The thickness of the conduction flap is less than the thickness of the finally compressed active material layer. This ensures that the conduction flap remains non-contacting with the separator at all times. It is possible to place one conduction flap on the top side of the substrate film and another on the underside.

The substrate film can consist solely of graphite (with PTFE binder and carbon black) and can be used in a dry coating process to produce an anode. The cathode substrate film is produced similarly, without nano- or micro-aluminum particles (or stainless steel particles). It consists of graphite mixed with active cathode material (and PTFE binder and CNT or carbon black) and is produced using a dry process.

In another embodiment, the substrate film is produced using a similar technology to that described above. The substrate film can be produced with or without metallic nanoparticles or metal particles. In this embodiment, the active material layer is not initially coated onto the substrate film, but rather onto the separator. In this case, a 20 µm polypropylene or polyethylene separator is first selected as the base for the active material layer using a dry process. The substrate film is then produced separately by dry coating. Finally, the current collector flag is bonded to it.

The active material layer is significantly thicker than the substrate film, which has a maximum thickness of approximately 20 to 30 µm. The active material layer, in contrast, has a thickness of approximately 60 to 70 µm. An adhesive (i.e., a binder) is located between the active material layer and the substrate film; this adhesive bonds the two layers together using minimal mechanical force or heat. In this way, the two layers, despite their different properties, become homogeneous and function as a single electrode coating.

SUPPLIED MATERIAL ▸
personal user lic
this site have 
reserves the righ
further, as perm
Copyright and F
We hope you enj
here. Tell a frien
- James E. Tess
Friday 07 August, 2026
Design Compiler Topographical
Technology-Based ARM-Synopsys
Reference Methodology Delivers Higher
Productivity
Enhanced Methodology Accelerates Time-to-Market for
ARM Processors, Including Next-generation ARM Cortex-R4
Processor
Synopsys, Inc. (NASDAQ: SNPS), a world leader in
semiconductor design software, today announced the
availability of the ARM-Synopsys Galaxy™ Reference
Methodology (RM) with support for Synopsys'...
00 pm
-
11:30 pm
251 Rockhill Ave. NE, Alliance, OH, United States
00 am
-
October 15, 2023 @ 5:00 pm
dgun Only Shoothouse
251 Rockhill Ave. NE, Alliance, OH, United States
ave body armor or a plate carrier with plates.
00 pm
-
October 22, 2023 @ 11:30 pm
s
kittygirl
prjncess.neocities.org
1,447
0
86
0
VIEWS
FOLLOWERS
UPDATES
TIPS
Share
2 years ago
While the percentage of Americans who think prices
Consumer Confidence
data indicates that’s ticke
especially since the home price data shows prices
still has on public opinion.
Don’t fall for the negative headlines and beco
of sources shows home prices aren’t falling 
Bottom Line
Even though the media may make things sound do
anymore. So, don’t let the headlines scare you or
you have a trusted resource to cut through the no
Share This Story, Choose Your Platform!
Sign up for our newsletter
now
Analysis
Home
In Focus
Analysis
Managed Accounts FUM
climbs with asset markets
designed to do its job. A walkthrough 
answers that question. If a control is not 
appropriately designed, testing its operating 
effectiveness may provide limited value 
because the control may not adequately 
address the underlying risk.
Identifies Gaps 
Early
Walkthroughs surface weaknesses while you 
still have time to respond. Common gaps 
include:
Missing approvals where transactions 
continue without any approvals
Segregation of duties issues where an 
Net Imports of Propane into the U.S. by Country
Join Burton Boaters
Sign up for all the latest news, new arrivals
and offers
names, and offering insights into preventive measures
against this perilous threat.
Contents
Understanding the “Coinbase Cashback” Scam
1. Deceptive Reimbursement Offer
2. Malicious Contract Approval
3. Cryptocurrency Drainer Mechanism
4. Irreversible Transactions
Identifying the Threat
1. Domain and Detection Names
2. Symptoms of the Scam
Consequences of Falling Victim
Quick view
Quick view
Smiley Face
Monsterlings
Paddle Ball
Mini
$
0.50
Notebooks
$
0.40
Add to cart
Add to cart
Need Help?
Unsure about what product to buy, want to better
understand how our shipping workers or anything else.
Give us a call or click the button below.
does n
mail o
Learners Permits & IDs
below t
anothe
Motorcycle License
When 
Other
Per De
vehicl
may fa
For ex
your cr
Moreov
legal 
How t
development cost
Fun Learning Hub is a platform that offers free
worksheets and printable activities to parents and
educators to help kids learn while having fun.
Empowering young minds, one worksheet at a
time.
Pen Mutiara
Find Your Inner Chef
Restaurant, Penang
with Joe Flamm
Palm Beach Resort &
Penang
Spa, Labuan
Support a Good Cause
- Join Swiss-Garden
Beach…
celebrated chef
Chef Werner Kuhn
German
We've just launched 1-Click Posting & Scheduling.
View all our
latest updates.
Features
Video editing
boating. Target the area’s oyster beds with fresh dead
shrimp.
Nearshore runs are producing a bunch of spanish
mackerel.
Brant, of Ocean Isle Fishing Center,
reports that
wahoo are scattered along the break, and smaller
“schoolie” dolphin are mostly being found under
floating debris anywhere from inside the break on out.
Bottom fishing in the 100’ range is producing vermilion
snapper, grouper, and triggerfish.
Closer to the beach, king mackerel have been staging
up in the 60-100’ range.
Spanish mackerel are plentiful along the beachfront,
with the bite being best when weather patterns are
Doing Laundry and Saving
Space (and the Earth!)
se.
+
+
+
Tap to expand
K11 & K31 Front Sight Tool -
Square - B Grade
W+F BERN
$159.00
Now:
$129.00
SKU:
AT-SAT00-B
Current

THINGS TO DO ▸
a) In the passage on dry-coated battery electrodes, what is the approximate thickness of the active material layer?
b) Write a continuation of the passage on dry-coated battery electrodes, starting after its final sentence.
The lines have no connection to the passage on dry-coated battery electrodes.

RESULTS ▸
a) Approximately 60 to 70 µm.

b)
The dry mixture can consist of 97% graphite, 1% PTFE, and 2% conductive carbon. This mixture is blended in a mixing unit. Up to 2% copper powder by weight can be added. If copper powder is omitted, up to 3% conductive carbon can be added. During dispersion by shear, the PTFE fibrillates, causing bonding between the particles.

The anode substrate film is produced as follows: A dry mixture is pressed between calender rollers to create a thin film of approximately 20 to 50 µm. This film then serves as the substrate film for the wet coating process. The film has a total thickness of 40 µm and contains either copper powder or no copper powder. Copper powder is recommended because metal particles embedded in the graphite matrix can impart higher conductivity and strength to the anode substrate film.

The cathode substrate film is manufactured as follows: Dry particles are used for the cathode in a similar manner to the production of the anode substrate film. Here, the dry powder consists of NMC particles or other cathode-active materials up to a maximum of 92 wt%. PTFE (approx. 2 wt%) is used as a binder and carbon black (approx. 3 wt%) as a conductive additive. CNTs may also be used here, up to a maximum of 2 wt%. The proportion of aluminum powder is approximately 2 to 3 wt%. Aluminum powder can be added at up to 5 wt%. It is also possible to produce a dry film without aluminum powder. In this case, a higher proportion of conductive carbon, approximately 5 wt%, can be used instead of the fine aluminum powder.

The electrode features a metal foil strip, for example, 20 mm x 20 mm with a thickness of approximately 30 µm, as a grounding tab. This tab can be attached to the substrate film. To do this, the tab is coated with PVDF adhesive and then pressed onto the substrate film under heat to ensure a strong bond. Alternatively, a different conductive, acrylic-based adhesive can be used, which can be mechanically bonded to the substrate film. It is essential that the adhesive is electrically conductive.

The current collector can be attached either to the top of the substrate film or to both sides. This means that either only one current collector can be located on the top or two can be provided, one on the top and one on the bottom of the substrate film. The anode current collector can be made of nickel-plated copper, while the cathode current collector can be made of nickel-plated aluminum.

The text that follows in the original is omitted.